Notwithstanding signs of resilience and progress at the local level, efforts to build, maintain, and sustain affordable housing face stubborn resistance from real estate developers, large anchor institutions, and government officials at both the state and local levels. This is a fight affordable housing advocates face time and again. It is also reminiscent of the battle for rent control that began in the 1970s. At that time, rent control laws emerged across the country, only to be declawed and chipped away at by real estate interests and political opponents across ensuing decades.
Although affordable housing is a local problem, it requires a national response. Successful campaigns to adopt local affordable housing policies require support from broad-based coalitions with the wherewithal to sustain hard-fought gains. In cities with progressive traditions, the chances of adopting and sustaining support for any one of the above-mentioned initiatives, as well as other local policies, are much greater. Unfortunately, many places lack these traditions, as well as the local capacity to achieve progressive policy outcomes. And this is why we also need a stronger federal response to the affordable housing crisis.
A Stronger National Response
When the Housing Act was enacted in 1949, its purported goal was to provide every American family with a “decent home and suitable living environment.” To date, this goal remains unfulfilled. Our current affordable housing crisis highlights the need for the federal government to finally recommit to this goal.
Today, the federal government’s largest affordable housing programs are the Housing Choice Voucher (HCV) Program, which provides rent vouchers to low-income households, and the Low-Income Housing Tax Credit (LIHTC). Although the HCV’s 2016 budget authorization was $19.63 billion, it still lacks sufficient funding to address the affordable housing needs of all low-income renters. Most applicants for HCVs can anticipate several years on a waiting list. Similarly, the LIHTC was authorized to sell $8 billion in tax credits at a discount to corporate investors in 2016, which subsidizes the development of affordable housing across the country. However, the need for resources to support the construction of new units, and the rehabilitation of existing units, far exceeds these current funding levels.

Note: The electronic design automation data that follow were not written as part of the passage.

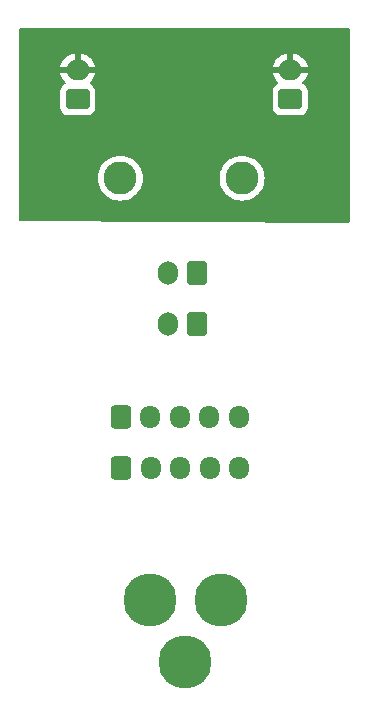
<source format=gbr>
%TF.GenerationSoftware,KiCad,Pcbnew,8.0.1*%
%TF.CreationDate,2024-12-04T21:12:56-05:00*%
%TF.ProjectId,solouno_sidepanel,736f6c6f-756e-46f5-9f73-69646570616e,rev?*%
%TF.SameCoordinates,Original*%
%TF.FileFunction,Copper,L2,Bot*%
%TF.FilePolarity,Positive*%
%FSLAX46Y46*%
G04 Gerber Fmt 4.6, Leading zero omitted, Abs format (unit mm)*
G04 Created by KiCad (PCBNEW 8.0.1) date 2024-12-04 21:12:56*
%MOMM*%
%LPD*%
G01*
G04 APERTURE LIST*
G04 Aperture macros list*
%AMRoundRect*
0 Rectangle with rounded corners*
0 $1 Rounding radius*
0 $2 $3 $4 $5 $6 $7 $8 $9 X,Y pos of 4 corners*
0 Add a 4 corners polygon primitive as box body*
4,1,4,$2,$3,$4,$5,$6,$7,$8,$9,$2,$3,0*
0 Add four circle primitives for the rounded corners*
1,1,$1+$1,$2,$3*
1,1,$1+$1,$4,$5*
1,1,$1+$1,$6,$7*
1,1,$1+$1,$8,$9*
0 Add four rect primitives between the rounded corners*
20,1,$1+$1,$2,$3,$4,$5,0*
20,1,$1+$1,$4,$5,$6,$7,0*
20,1,$1+$1,$6,$7,$8,$9,0*
20,1,$1+$1,$8,$9,$2,$3,0*%
G04 Aperture macros list end*
%TA.AperFunction,ComponentPad*%
%ADD10C,4.500000*%
%TD*%
%TA.AperFunction,ComponentPad*%
%ADD11RoundRect,0.250000X0.600000X0.750000X-0.600000X0.750000X-0.600000X-0.750000X0.600000X-0.750000X0*%
%TD*%
%TA.AperFunction,ComponentPad*%
%ADD12O,1.700000X2.000000*%
%TD*%
%TA.AperFunction,ComponentPad*%
%ADD13RoundRect,0.250000X-0.600000X-0.725000X0.600000X-0.725000X0.600000X0.725000X-0.600000X0.725000X0*%
%TD*%
%TA.AperFunction,ComponentPad*%
%ADD14O,1.700000X1.950000*%
%TD*%
%TA.AperFunction,ComponentPad*%
%ADD15C,2.800000*%
%TD*%
%TA.AperFunction,ComponentPad*%
%ADD16RoundRect,0.250000X0.750000X-0.600000X0.750000X0.600000X-0.750000X0.600000X-0.750000X-0.600000X0*%
%TD*%
%TA.AperFunction,ComponentPad*%
%ADD17O,2.000000X1.700000*%
%TD*%
G04 APERTURE END LIST*
D10*
%TO.P,A1,3*%
%TO.N,Net-(A1-Pad3)*%
X186900000Y-112503848D03*
%TO.P,A1,2*%
%TO.N,Net-(A1-Pad2)*%
X189900000Y-117700000D03*
%TO.P,A1,1*%
%TO.N,Net-(A1-Pad1)*%
X192900000Y-112503848D03*
%TD*%
D11*
%TO.P,CN1,1,Pin_1*%
%TO.N,Net-(CN1-Pin_1)*%
X190880000Y-84830000D03*
D12*
%TO.P,CN1,2,Pin_2*%
%TO.N,Net-(CN1-Pin_2)*%
X188380000Y-84830000D03*
%TD*%
D13*
%TO.P,E1,1,Pin_1*%
%TO.N,Net-(E1-Pin_1)*%
X184460000Y-101340000D03*
D14*
%TO.P,E1,2,Pin_2*%
%TO.N,Net-(E1-Pin_2)*%
X186960000Y-101340000D03*
%TO.P,E1,3,Pin_3*%
%TO.N,Net-(E1-Pin_3)*%
X189460000Y-101340000D03*
%TO.P,E1,4,Pin_4*%
%TO.N,Net-(E1-Pin_4)*%
X191960000Y-101340000D03*
%TO.P,E1,5,Pin_5*%
%TO.N,Net-(E1-Pin_5)*%
X194460000Y-101340000D03*
%TD*%
D15*
%TO.P,S1,1,1*%
%TO.N,+28V*%
X184380000Y-76770000D03*
%TD*%
%TO.P,S2,1,1*%
%TO.N,Net-(PW2-Pin_1)*%
X194690000Y-76770000D03*
%TD*%
D16*
%TO.P,PW1,1,Pin_1*%
%TO.N,+28V*%
X180770000Y-70100000D03*
D17*
%TO.P,PW1,2,Pin_2*%
%TO.N,GND*%
X180770000Y-67600000D03*
%TD*%
D13*
%TO.P,E2,1,Pin_1*%
%TO.N,Net-(E1-Pin_1)*%
X184430000Y-97010000D03*
D14*
%TO.P,E2,2,Pin_2*%
%TO.N,Net-(E1-Pin_2)*%
X186930000Y-97010000D03*
%TO.P,E2,3,Pin_3*%
%TO.N,Net-(E1-Pin_3)*%
X189430000Y-97010000D03*
%TO.P,E2,4,Pin_4*%
%TO.N,Net-(E1-Pin_4)*%
X191930000Y-97010000D03*
%TO.P,E2,5,Pin_5*%
%TO.N,Net-(E1-Pin_5)*%
X194430000Y-97010000D03*
%TD*%
D16*
%TO.P,PW2,1,Pin_1*%
%TO.N,Net-(PW2-Pin_1)*%
X198770000Y-70100000D03*
D17*
%TO.P,PW2,2,Pin_2*%
%TO.N,GND*%
X198770000Y-67600000D03*
%TD*%
D11*
%TO.P,CN2,1,Pin_1*%
%TO.N,Net-(CN1-Pin_1)*%
X190910000Y-89150000D03*
D12*
%TO.P,CN2,2,Pin_2*%
%TO.N,Net-(CN1-Pin_2)*%
X188410000Y-89150000D03*
%TD*%
%TA.AperFunction,Conductor*%
%TO.N,GND*%
G36*
X203732539Y-64070185D02*
G01*
X203778294Y-64122989D01*
X203789500Y-64174500D01*
X203789500Y-80441644D01*
X203769815Y-80508683D01*
X203717011Y-80554438D01*
X203664775Y-80565642D01*
X175913775Y-80403412D01*
X175846852Y-80383336D01*
X175801406Y-80330265D01*
X175790500Y-80279414D01*
X175790500Y-76770001D01*
X182474645Y-76770001D01*
X182494039Y-77041160D01*
X182494040Y-77041167D01*
X182551823Y-77306793D01*
X182551825Y-77306801D01*
X182628330Y-77511920D01*
X182646830Y-77561519D01*
X182777109Y-77800107D01*
X182777110Y-77800108D01*
X182777113Y-77800113D01*
X182940029Y-78017742D01*
X182940033Y-78017746D01*
X182940038Y-78017752D01*
X183132247Y-78209961D01*
X183132253Y-78209966D01*
X183132258Y-78209971D01*
X183349887Y-78372887D01*
X183349891Y-78372889D01*
X183349892Y-78372890D01*
X183588481Y-78503169D01*
X183588480Y-78503169D01*
X183588484Y-78503170D01*
X183588487Y-78503172D01*
X183843199Y-78598175D01*
X184108840Y-78655961D01*
X184360605Y-78673967D01*
X184379999Y-78675355D01*
X184380000Y-78675355D01*
X184380001Y-78675355D01*
X184398100Y-78674060D01*
X184651160Y-78655961D01*
X184916801Y-78598175D01*
X185171513Y-78503172D01*
X185171517Y-78503169D01*
X185171519Y-78503169D01*
X185290813Y-78438029D01*
X185410113Y-78372887D01*
X185627742Y-78209971D01*
X185819971Y-78017742D01*
X185982887Y-77800113D01*
X186113172Y-77561513D01*
X186208175Y-77306801D01*
X186265961Y-77041160D01*
X186285355Y-76770001D01*
X192784645Y-76770001D01*
X192804039Y-77041160D01*
X192804040Y-77041167D01*
X192861823Y-77306793D01*
X192861825Y-77306801D01*
X192938330Y-77511920D01*
X192956830Y-77561519D01*
X193087109Y-77800107D01*
X193087110Y-77800108D01*
X193087113Y-77800113D01*
X193250029Y-78017742D01*
X193250033Y-78017746D01*
X193250038Y-78017752D01*
X193442247Y-78209961D01*
X193442253Y-78209966D01*
X193442258Y-78209971D01*
X193659887Y-78372887D01*
X193659891Y-78372889D01*
X193659892Y-78372890D01*
X193898481Y-78503169D01*
X193898480Y-78503169D01*
X193898484Y-78503170D01*
X193898487Y-78503172D01*
X194153199Y-78598175D01*
X194418840Y-78655961D01*
X194670605Y-78673967D01*
X194689999Y-78675355D01*
X194690000Y-78675355D01*
X194690001Y-78675355D01*
X194708100Y-78674060D01*
X194961160Y-78655961D01*
X195226801Y-78598175D01*
X195481513Y-78503172D01*
X195481517Y-78503169D01*
X195481519Y-78503169D01*
X195600813Y-78438029D01*
X195720113Y-78372887D01*
X195937742Y-78209971D01*
X196129971Y-78017742D01*
X196292887Y-77800113D01*
X196423172Y-77561513D01*
X196518175Y-77306801D01*
X196575961Y-77041160D01*
X196595355Y-76770000D01*
X196575961Y-76498840D01*
X196518175Y-76233199D01*
X196423172Y-75978487D01*
X196423170Y-75978484D01*
X196423169Y-75978480D01*
X196292890Y-75739892D01*
X196292889Y-75739891D01*
X196292887Y-75739887D01*
X196129971Y-75522258D01*
X196129966Y-75522253D01*
X196129961Y-75522247D01*
X195937752Y-75330038D01*
X195937746Y-75330033D01*
X195937742Y-75330029D01*
X195720113Y-75167113D01*
X195720108Y-75167110D01*
X195720107Y-75167109D01*
X195481518Y-75036830D01*
X195481519Y-75036830D01*
X195431920Y-75018330D01*
X195226801Y-74941825D01*
X195226794Y-74941823D01*
X195226793Y-74941823D01*
X194961167Y-74884040D01*
X194961160Y-74884039D01*
X194690001Y-74864645D01*
X194689999Y-74864645D01*
X194418839Y-74884039D01*
X194418832Y-74884040D01*
X194153206Y-74941823D01*
X194153202Y-74941824D01*
X194153199Y-74941825D01*
X194025843Y-74989326D01*
X193898480Y-75036830D01*
X193659892Y-75167109D01*
X193659891Y-75167110D01*
X193442259Y-75330028D01*
X193442247Y-75330038D01*
X193250038Y-75522247D01*
X193250028Y-75522259D01*
X193087110Y-75739891D01*
X193087109Y-75739892D01*
X192956830Y-75978480D01*
X192909326Y-76105843D01*
X192861825Y-76233199D01*
X192861824Y-76233202D01*
X192861823Y-76233206D01*
X192804040Y-76498832D01*
X192804039Y-76498839D01*
X192784645Y-76769998D01*
X192784645Y-76770001D01*
X186285355Y-76770001D01*
X186285355Y-76770000D01*
X186265961Y-76498840D01*
X186208175Y-76233199D01*
X186113172Y-75978487D01*
X186113170Y-75978484D01*
X186113169Y-75978480D01*
X185982890Y-75739892D01*
X185982889Y-75739891D01*
X185982887Y-75739887D01*
X185819971Y-75522258D01*
X185819966Y-75522253D01*
X185819961Y-75522247D01*
X185627752Y-75330038D01*
X185627746Y-75330033D01*
X185627742Y-75330029D01*
X185410113Y-75167113D01*
X185410108Y-75167110D01*
X185410107Y-75167109D01*
X185171518Y-75036830D01*
X185171519Y-75036830D01*
X185121920Y-75018330D01*
X184916801Y-74941825D01*
X184916794Y-74941823D01*
X184916793Y-74941823D01*
X184651167Y-74884040D01*
X184651160Y-74884039D01*
X184380001Y-74864645D01*
X184379999Y-74864645D01*
X184108839Y-74884039D01*
X184108832Y-74884040D01*
X183843206Y-74941823D01*
X183843202Y-74941824D01*
X183843199Y-74941825D01*
X183715843Y-74989326D01*
X183588480Y-75036830D01*
X183349892Y-75167109D01*
X183349891Y-75167110D01*
X183132259Y-75330028D01*
X183132247Y-75330038D01*
X182940038Y-75522247D01*
X182940028Y-75522259D01*
X182777110Y-75739891D01*
X182777109Y-75739892D01*
X182646830Y-75978480D01*
X182599326Y-76105843D01*
X182551825Y-76233199D01*
X182551824Y-76233202D01*
X182551823Y-76233206D01*
X182494040Y-76498832D01*
X182494039Y-76498839D01*
X182474645Y-76769998D01*
X182474645Y-76770001D01*
X175790500Y-76770001D01*
X175790500Y-70750001D01*
X179269500Y-70750001D01*
X179269501Y-70750018D01*
X179280000Y-70852796D01*
X179280001Y-70852799D01*
X179335185Y-71019331D01*
X179335186Y-71019334D01*
X179427288Y-71168656D01*
X179551344Y-71292712D01*
X179700666Y-71384814D01*
X179867203Y-71439999D01*
X179969991Y-71450500D01*
X181570008Y-71450499D01*
X181672797Y-71439999D01*
X181839334Y-71384814D01*
X181988656Y-71292712D01*
X182112712Y-71168656D01*
X182204814Y-71019334D01*
X182259999Y-70852797D01*
X182270500Y-70750009D01*
X182270500Y-70750001D01*
X197269500Y-70750001D01*
X197269501Y-70750018D01*
X197280000Y-70852796D01*
X197280001Y-70852799D01*
X197335185Y-71019331D01*
X197335186Y-71019334D01*
X197427288Y-71168656D01*
X197551344Y-71292712D01*
X197700666Y-71384814D01*
X197867203Y-71439999D01*
X197969991Y-71450500D01*
X199570008Y-71450499D01*
X199672797Y-71439999D01*
X199839334Y-71384814D01*
X199988656Y-71292712D01*
X200112712Y-71168656D01*
X200204814Y-71019334D01*
X200259999Y-70852797D01*
X200270500Y-70750009D01*
X200270499Y-69449992D01*
X200259999Y-69347203D01*
X200204814Y-69180666D01*
X200112712Y-69031344D01*
X199988656Y-68907288D01*
X199839334Y-68815186D01*
X199839332Y-68815185D01*
X199833440Y-68811551D01*
X199786716Y-68759603D01*
X199775493Y-68690641D01*
X199803337Y-68626558D01*
X199810856Y-68618330D01*
X199949728Y-68479458D01*
X200074620Y-68307557D01*
X200171095Y-68118217D01*
X200236757Y-67916129D01*
X200236757Y-67916126D01*
X200247231Y-67850000D01*
X199203012Y-67850000D01*
X199235925Y-67792993D01*
X199270000Y-67665826D01*
X199270000Y-67534174D01*
X199235925Y-67407007D01*
X199203012Y-67350000D01*
X200247231Y-67350000D01*
X200236757Y-67283873D01*
X200236757Y-67283870D01*
X200171095Y-67081782D01*
X200074620Y-66892442D01*
X199949727Y-66720540D01*
X199949723Y-66720535D01*
X199799464Y-66570276D01*
X199799459Y-66570272D01*
X199627557Y-66445379D01*
X199438217Y-66348904D01*
X199236129Y-66283242D01*
X199026246Y-66250000D01*
X199020000Y-66250000D01*
X199020000Y-67166988D01*
X198962993Y-67134075D01*
X198835826Y-67100000D01*
X198704174Y-67100000D01*
X198577007Y-67134075D01*
X198520000Y-67166988D01*
X198520000Y-66250000D01*
X198513754Y-66250000D01*
X198303872Y-66283242D01*
X198303869Y-66283242D01*
X198101782Y-66348904D01*
X197912442Y-66445379D01*
X197740540Y-66570272D01*
X197740535Y-66570276D01*
X197590276Y-66720535D01*
X197590272Y-66720540D01*
X197465379Y-66892442D01*
X197368904Y-67081782D01*
X197303242Y-67283870D01*
X197303242Y-67283873D01*
X197292769Y-67350000D01*
X198336988Y-67350000D01*
X198304075Y-67407007D01*
X198270000Y-67534174D01*
X198270000Y-67665826D01*
X198304075Y-67792993D01*
X198336988Y-67850000D01*
X197292769Y-67850000D01*
X197303242Y-67916126D01*
X197303242Y-67916129D01*
X197368904Y-68118217D01*
X197465379Y-68307557D01*
X197590272Y-68479459D01*
X197590276Y-68479464D01*
X197729143Y-68618331D01*
X197762628Y-68679654D01*
X197757644Y-68749346D01*
X197715772Y-68805279D01*
X197706559Y-68811551D01*
X197551342Y-68907289D01*
X197427289Y-69031342D01*
X197335187Y-69180663D01*
X197335186Y-69180666D01*
X197280001Y-69347203D01*
X197280001Y-69347204D01*
X197280000Y-69347204D01*
X197269500Y-69449983D01*
X197269500Y-70750001D01*
X182270500Y-70750001D01*
X182270499Y-69449992D01*
X182259999Y-69347203D01*
X182204814Y-69180666D01*
X182112712Y-69031344D01*
X181988656Y-68907288D01*
X181839334Y-68815186D01*
X181839332Y-68815185D01*
X181833440Y-68811551D01*
X181786716Y-68759603D01*
X181775493Y-68690641D01*
X181803337Y-68626558D01*
X181810856Y-68618330D01*
X181949728Y-68479458D01*
X182074620Y-68307557D01*
X182171095Y-68118217D01*
X182236757Y-67916129D01*
X182236757Y-67916126D01*
X182247231Y-67850000D01*
X181203012Y-67850000D01*
X181235925Y-67792993D01*
X181270000Y-67665826D01*
X181270000Y-67534174D01*
X181235925Y-67407007D01*
X181203012Y-67350000D01*
X182247231Y-67350000D01*
X182236757Y-67283873D01*
X182236757Y-67283870D01*
X182171095Y-67081782D01*
X182074620Y-66892442D01*
X181949727Y-66720540D01*
X181949723Y-66720535D01*
X181799464Y-66570276D01*
X181799459Y-66570272D01*
X181627557Y-66445379D01*
X181438217Y-66348904D01*
X181236129Y-66283242D01*
X181026246Y-66250000D01*
X181020000Y-66250000D01*
X181020000Y-67166988D01*
X180962993Y-67134075D01*
X180835826Y-67100000D01*
X180704174Y-67100000D01*
X180577007Y-67134075D01*
X180520000Y-67166988D01*
X180520000Y-66250000D01*
X180513754Y-66250000D01*
X180303872Y-66283242D01*
X180303869Y-66283242D01*
X180101782Y-66348904D01*
X179912442Y-66445379D01*
X179740540Y-66570272D01*
X179740535Y-66570276D01*
X179590276Y-66720535D01*
X179590272Y-66720540D01*
X179465379Y-66892442D01*
X179368904Y-67081782D01*
X179303242Y-67283870D01*
X179303242Y-67283873D01*
X179292769Y-67350000D01*
X180336988Y-67350000D01*
X180304075Y-67407007D01*
X180270000Y-67534174D01*
X180270000Y-67665826D01*
X180304075Y-67792993D01*
X180336988Y-67850000D01*
X179292769Y-67850000D01*
X179303242Y-67916126D01*
X179303242Y-67916129D01*
X179368904Y-68118217D01*
X179465379Y-68307557D01*
X179590272Y-68479459D01*
X179590276Y-68479464D01*
X179729143Y-68618331D01*
X179762628Y-68679654D01*
X179757644Y-68749346D01*
X179715772Y-68805279D01*
X179706559Y-68811551D01*
X179551342Y-68907289D01*
X179427289Y-69031342D01*
X179335187Y-69180663D01*
X179335186Y-69180666D01*
X179280001Y-69347203D01*
X179280001Y-69347204D01*
X179280000Y-69347204D01*
X179269500Y-69449983D01*
X179269500Y-70750001D01*
X175790500Y-70750001D01*
X175790500Y-64174500D01*
X175810185Y-64107461D01*
X175862989Y-64061706D01*
X175914500Y-64050500D01*
X203665500Y-64050500D01*
X203732539Y-64070185D01*
G37*
%TD.AperFunction*%
%TD*%
M02*

</source>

The federal government could, therefore, begin to address the affordable housing crisis by providing additional funding to these two programs. Reducing the rent burden on low-income households should be a national priority, and expanding the HCV program will have an immediate impact. Likewise, authorizing more LIHTCs will infuse needed resources into the segment of local housing markets that builds and rehabilitates affordable housing. The provision of adequate federal resources is essential for supporting equitable and sustainable neighborhood revitalization. Without a broader redistribution of resources at the federal level, a few well-positioned cities will be able to hobble together a patchwork of local affordable housing policies, while many other communities will continue to fall through the cracks.